TCA 2015: “You just have to press on,” says star and executive producer Charlie Day
Members of FX comedy “It’s Always Sunny in Philadelphia” weighed in on recent attacks on free speech and creative expression during Sunday’s Television Critics Association press tour in Pasadena.
“I was so depressed,” Charlie Day said of the cyberattack on Sony Pictures Entertainment and “The Interview.” “We did a North Korea episode in Season 3 and not even an angry call?”
But, on a serious note, Day said, “You can’t worry about it. That’s a weird, freak thing that happened.”
Executive producer and star Glenn Howerton interjected, “It might start happening more and more.”
“You just have to press on,” Day continued. “We as a culture have to press on. You can’t be bothered by it, the things that went on in France. If anything, it makes us want to write episodes addressing it. But we know it will come a year after we wrote it and it’ll be old.”

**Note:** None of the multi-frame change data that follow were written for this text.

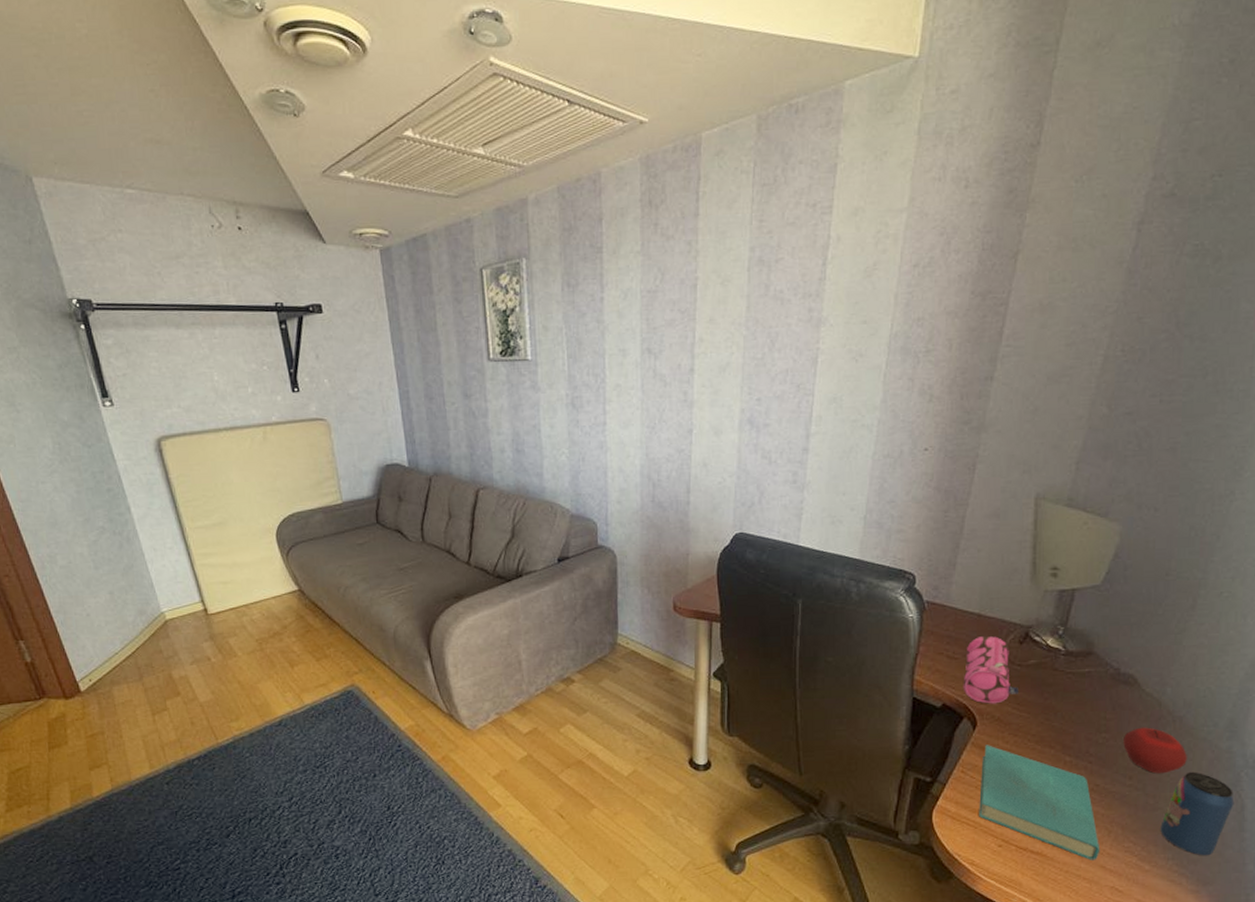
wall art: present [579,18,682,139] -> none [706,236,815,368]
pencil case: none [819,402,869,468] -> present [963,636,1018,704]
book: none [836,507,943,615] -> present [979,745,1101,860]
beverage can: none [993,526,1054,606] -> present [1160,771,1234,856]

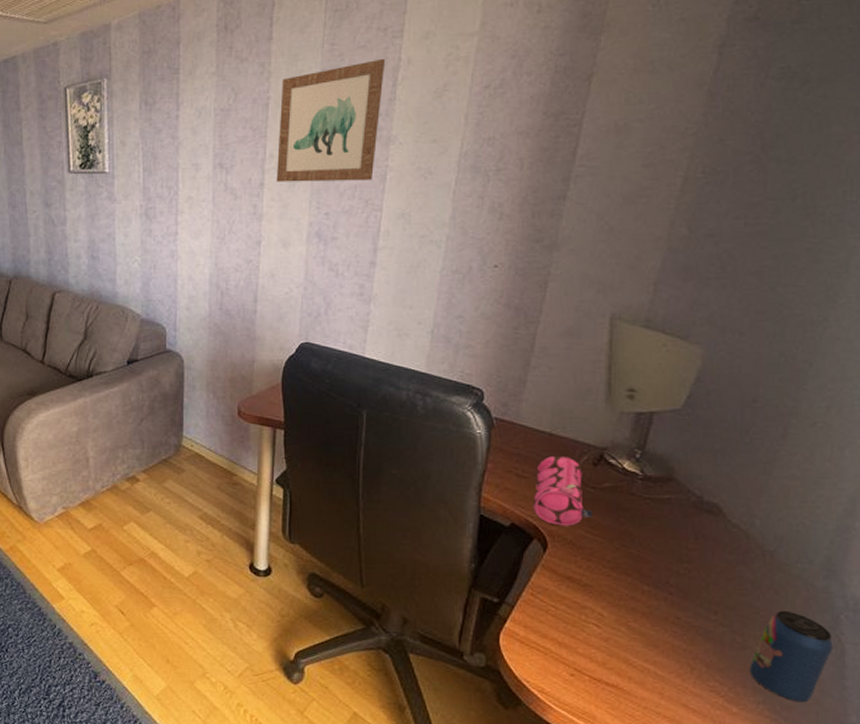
wall art: none [706,236,815,368] -> present [276,58,386,182]
book: present [979,745,1101,860] -> none [549,568,683,698]
apple: present [1123,727,1187,774] -> none [707,560,779,611]

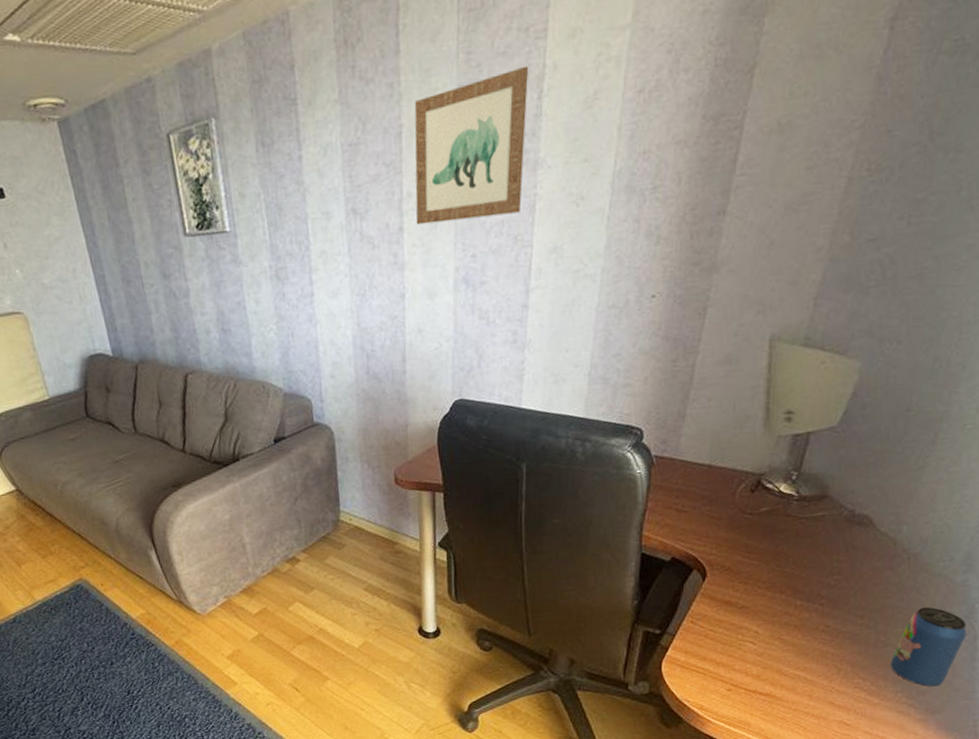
pencil case: present [533,456,592,526] -> none [692,486,749,555]

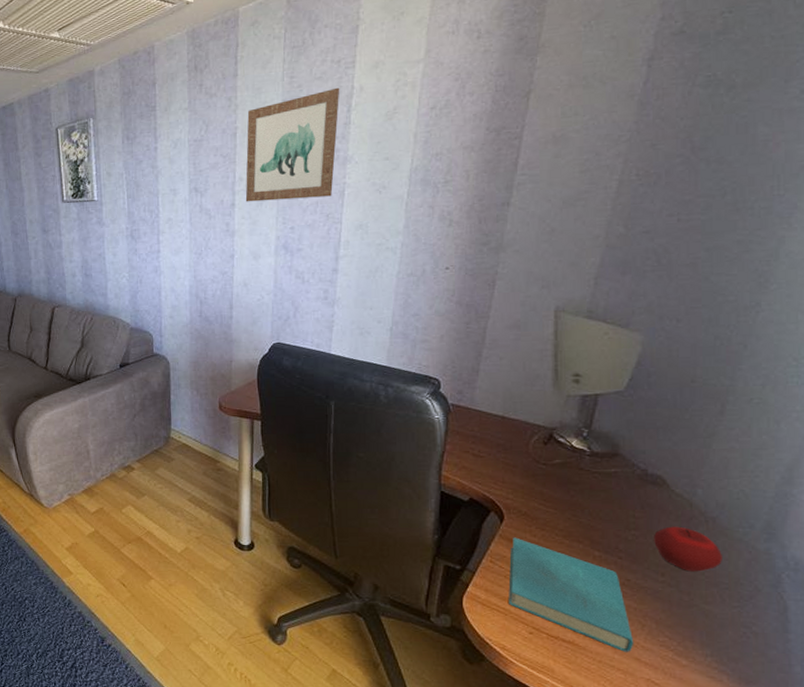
book: none [708,594,830,698] -> present [509,537,634,652]
apple: none [856,566,921,612] -> present [654,526,722,572]
beverage can: present [890,607,967,687] -> none [697,571,776,655]

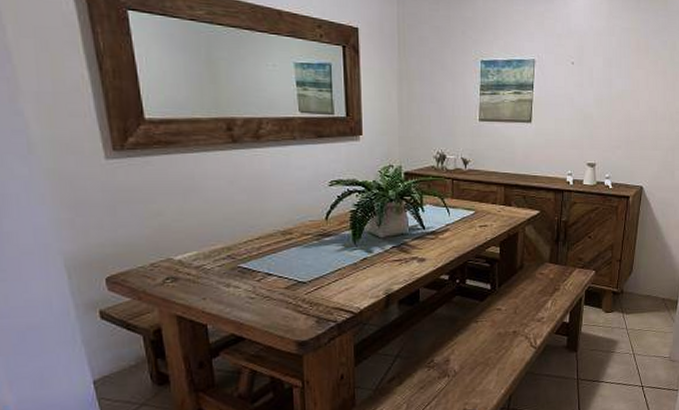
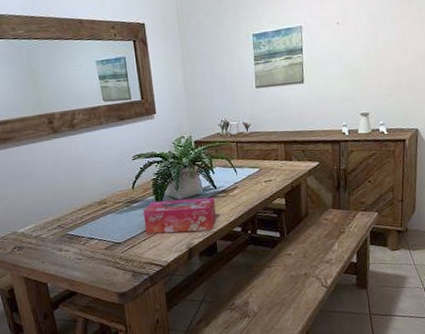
tissue box: none [336,237,422,276] -> present [143,197,216,234]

In regards to creative expression (and in light of the outlandish things the show has portrayed), Howerton laid out one limit on their comedy.
“We would never do anything we consider cruel as writers,” he said. “The characters can be considered cruel. But on the creative side, never as the creators of the show, would we ever have any characters do something that would make it seem like we’re advocating anything cruel.”
The show is currently airing its 10th season and goes back to production on Season 11 in April. With all those seasons under their belt, the team admitted they can sometimes forget that they’ve already done something.
“Usually, someone remembers about four or five minutes into the conservation,” Day said of getting close to repeating ideas.
Howerton sees it as a challenge.
“The good thing about it is it forces us to be more creative with where you take characters,” he said. Finding new dimensions to the characters. When you don’t have the low-hanging fruit because you’ve used it, you have to really scrounge around. Sometimes, you find stuff you wouldn’t have found before. That’s the beauty of that kind of restriction. You’re forced to get more and more creative to find new twists and turns in stories to keep you on your toes.”
“It’s Always Sunny in Philadelphia” airs Wednesdays at 10 p.m. and is renewed by FX through Season 12.